In 1778, English Catholics are relieved of the restrictions on land inheritance and purchase. A savage reaction to these concessions produces the Gordon Riots of 1780, and the whole history of Catholic Emancipation is one of struggle against great resistance. In 1791 the Roman Catholic Relief Act repeals most of the disabilities in Great Britain, provided Catholics take an oath of loyalty. In 1793 the army, the navy, the universities, and the judiciary are opened to Catholics, although seats in Parliament and some offices are still denied. These reforms are sponsored by William Pitt the Younger, who hopes thereby to split the alliance of Irish Catholics and Protestants. But Pitt’s attempt to secure a general repeal of the Penal Laws is thwarted by George III. Pope Pius VII consents to a royal veto on episcopal nominations if the Penal Laws are repealed, but the move fails. In Ireland the repeal of Poynings’ Law in 1782 is followed by an act (1792) of the Irish Parliament relaxing the marriage and education laws and an act (1793) allowing Catholics to vote and hold most offices.

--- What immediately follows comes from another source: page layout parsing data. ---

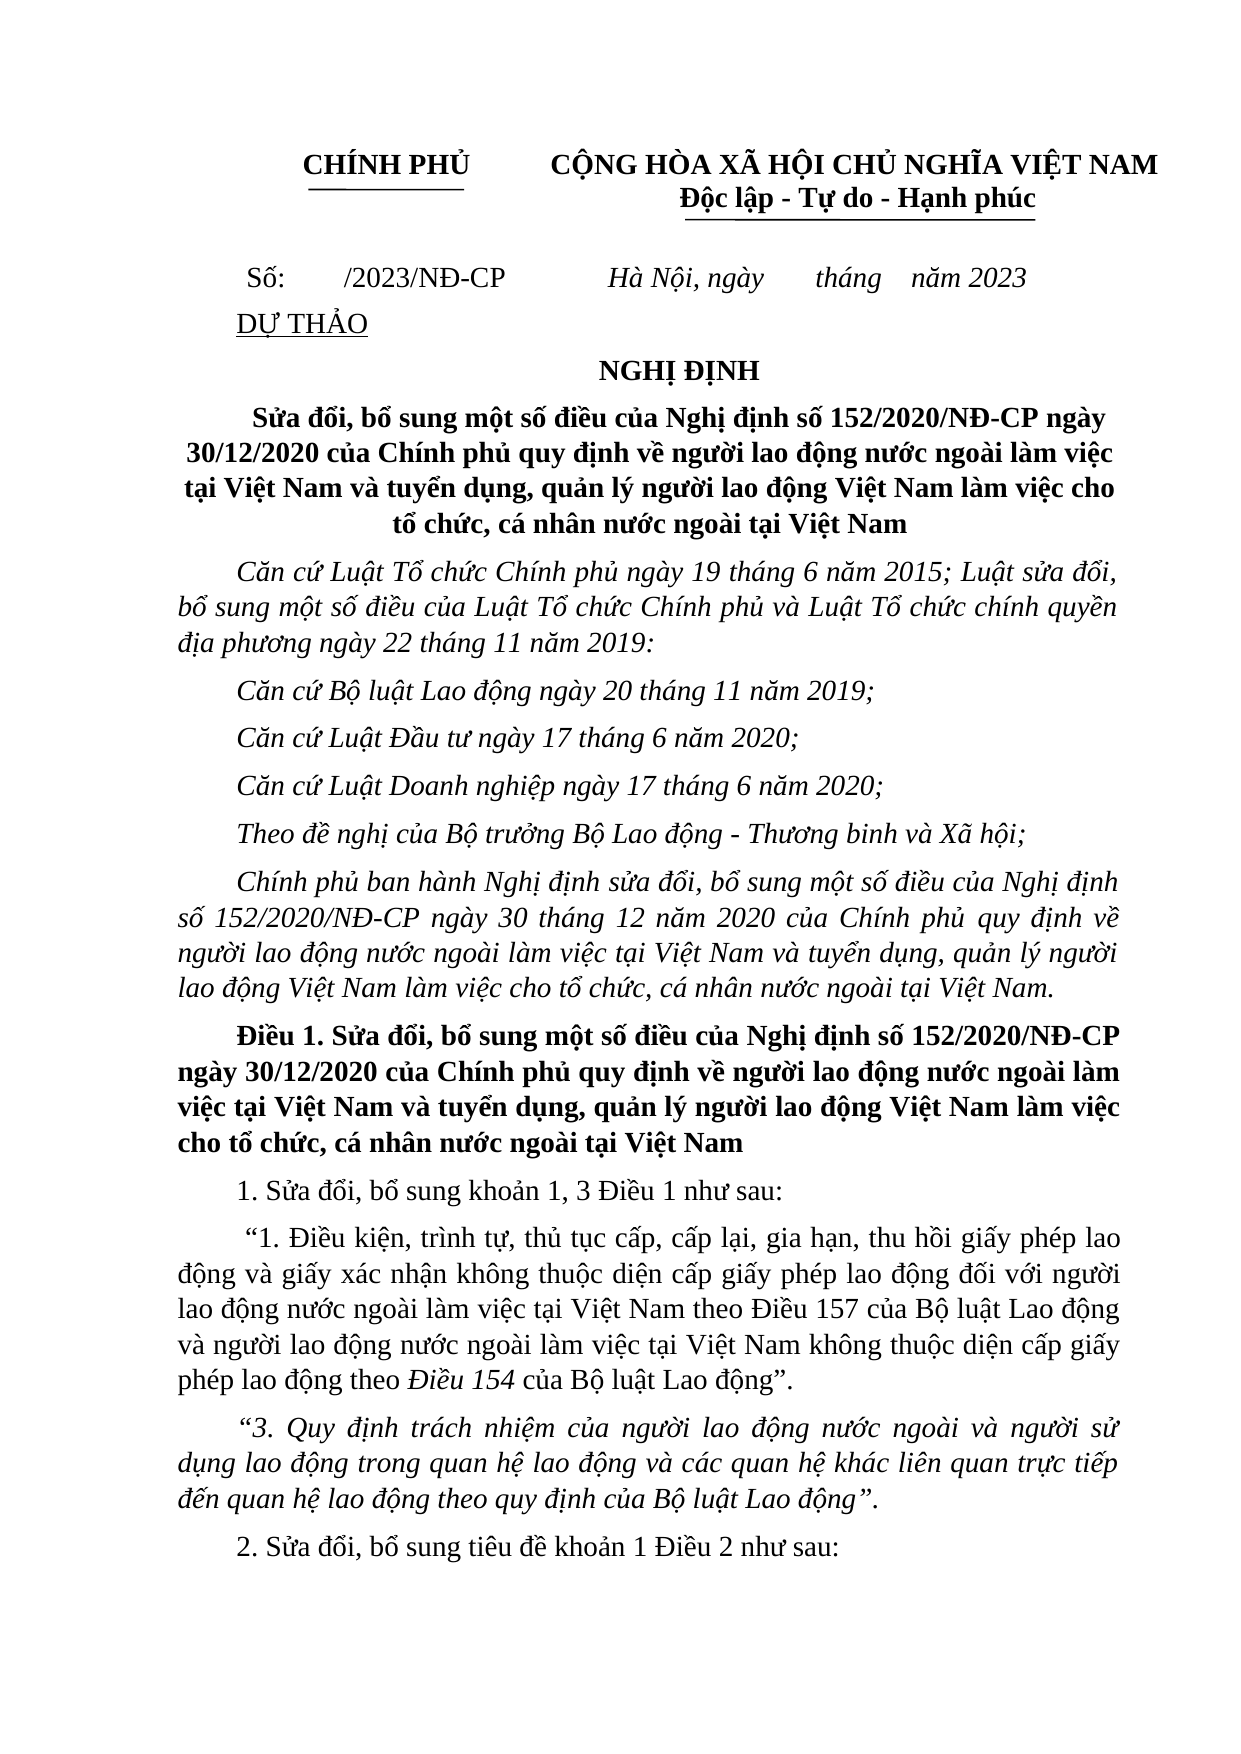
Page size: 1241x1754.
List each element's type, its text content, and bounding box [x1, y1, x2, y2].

table_header CHÍNH PHỦ [176, 135, 537, 248]
text Căn cứ Luật Doanh nghiệp ngày 17 tháng 6 năm 2020; [177, 767, 1122, 803]
text 1. Sửa đổi, bổ sung khoản 1, 3 Điều 1 như sau: [177, 1172, 1122, 1207]
text “1. Điều kiện, trình tự, thủ tục cấp, cấp lại, gia hạn, thu hồi giấy phép lao động và giấy xác nhận không thuộc diện cấp giấy phép lao động đối với người lao động nước ngoài làm việc tại Việt Nam theo Điều 157 của Bộ luật Lao động và người lao động nước ngoài làm việc tại Việt Nam không thuộc diện cấp giấy phép lao động theo Điều 154 của Bộ luật Lao động”. [177, 1219, 1122, 1397]
text Căn cứ Luật Đầu tư ngày 17 tháng 6 năm 2020; [177, 719, 1122, 755]
text 2. Sửa đổi, bổ sung tiêu đề khoản 1 Điều 2 như sau: [177, 1528, 1122, 1563]
text “3. Quy định trách nhiệm của người lao động nước ngoài và người sử dụng lao động trong quan hệ lao động và các quan hệ khác liên quan trực tiếp đến quan hệ lao động theo quy định của Bộ luật Lao động”. [177, 1409, 1122, 1515]
text Căn cứ Bộ luật Lao động ngày 20 tháng 11 năm 2019; [177, 672, 1122, 707]
text Điều 1. Sửa đổi, bổ sung một số điều của Nghị định số 152/2020/NĐ-CP ngày 30/12/2020 của Chính phủ quy định về người lao động nước ngoài làm việc tại Việt Nam và tuyển dụng, quản lý người lao động Việt Nam làm việc cho tổ chức, cá nhân nước ngoài tại Việt Nam [177, 1017, 1122, 1159]
table_cell Số: /2023/NĐ-CP [176, 248, 537, 294]
table_header CỘNG HÒA XÃ HỘI CHỦ NGHĨA VIỆT NAM Độc lập - Tự do - Hạnh phúc [538, 135, 1178, 248]
text Theo đề nghị của Bộ trưởng Bộ Lao động - Thương binh và Xã hội; [177, 815, 1122, 851]
text Chính phủ ban hành Nghị định sửa đổi, bổ sung một số điều của Nghị định số 152/2020/NĐ-CP ngày 30 tháng 12 năm 2020 của Chính phủ quy định về người lao động nước ngoài làm việc tại Việt Nam và tuyển dụng, quản lý người lao động Việt Nam làm việc cho tổ chức, cá nhân nước ngoài tại Việt Nam. [177, 863, 1122, 1005]
text NGHỊ ĐỊNH [177, 353, 1122, 386]
text Sửa đổi, bổ sung một số điều của Nghị định số 152/2020/NĐ-CP ngày 30/12/2020 của Chính phủ quy định về người lao động nước ngoài làm việc tại Việt Nam và tuyển dụng, quản lý người lao động Việt Nam làm việc cho tổ chức, cá nhân nước ngoài tại Việt Nam [177, 399, 1122, 540]
text DỰ THẢO [177, 307, 1122, 340]
text Căn cứ Luật Tổ chức Chính phủ ngày 19 tháng 6 năm 2015; Luật sửa đổi, bổ sung một số điều của Luật Tổ chức Chính phủ và Luật Tổ chức chính quyền địa phương ngày 22 tháng 11 năm 2019: [177, 553, 1122, 659]
table_cell Hà Nội, ngày tháng năm 2023 [538, 248, 1178, 294]
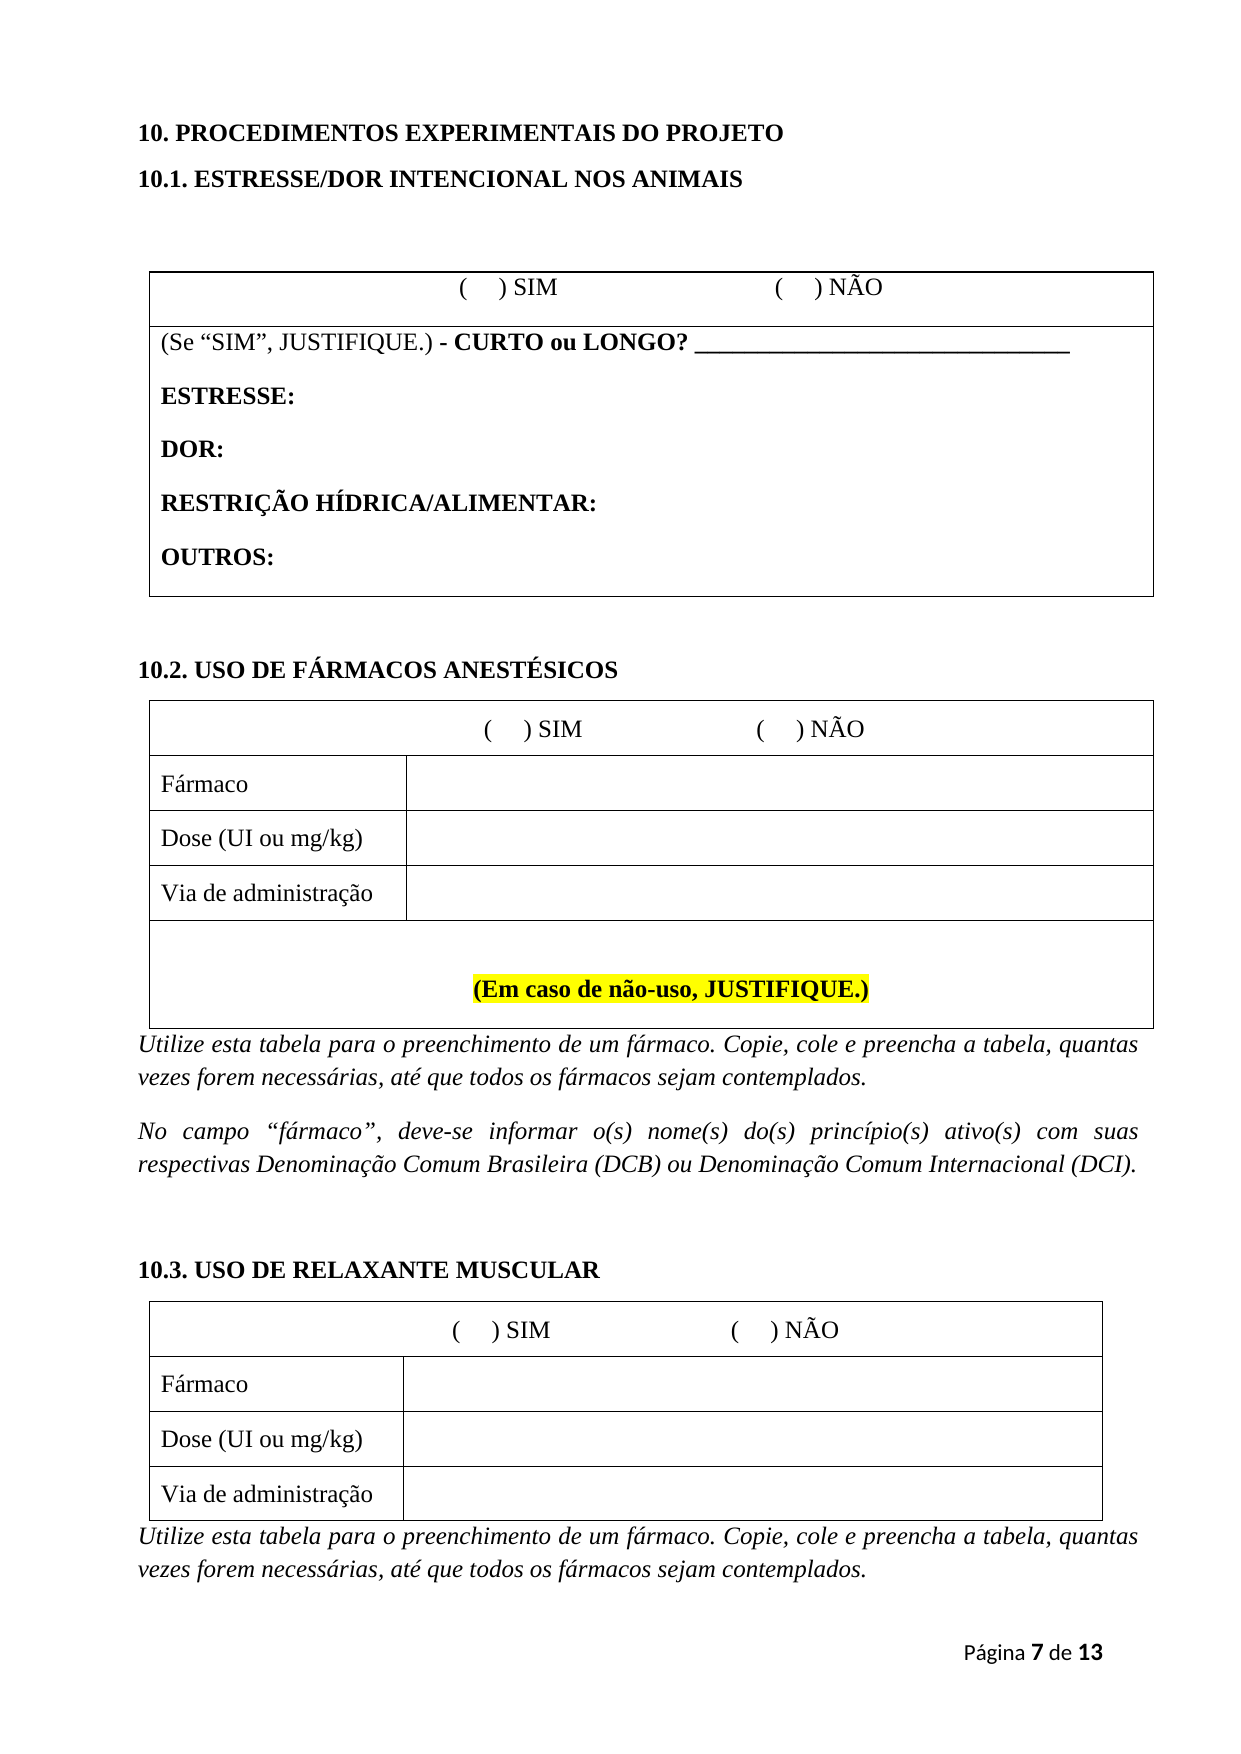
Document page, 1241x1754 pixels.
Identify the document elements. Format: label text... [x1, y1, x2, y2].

The Roman Catholic Relief Act 1829 permits members of the Catholic Church to sit in the parliament at Westminster and to hold all but a handful of public offices. O’Connell had won a seat in a by-election for Clare in 1828 against an Anglican. Under the then extant penal law, O’Connell as a Catholic, is forbidden to take his seat in Parliament. Peel, the Home Secretary, until then is called “Orange Peel” because he always supports the Orange (anti-Catholic) position. Peel now concludes, “Though emancipation was a great danger, civil strife was a greater danger.” Fearing a revolution in Ireland, Peel draws up the Catholic Relief Bill and guides it through the House of Commons. To overcome the vehement opposition of both the House of Lords and King George IV, the Duke of Wellington works tirelessly to ensure passage in the House of Lords, and threatens to resign as Prime Minister if the King does not give Royal Assent.

With the Universities Tests Act 1871, which opens the universities to Roman Catholics, Catholic Emancipation in the United Kingdom is virtually complete.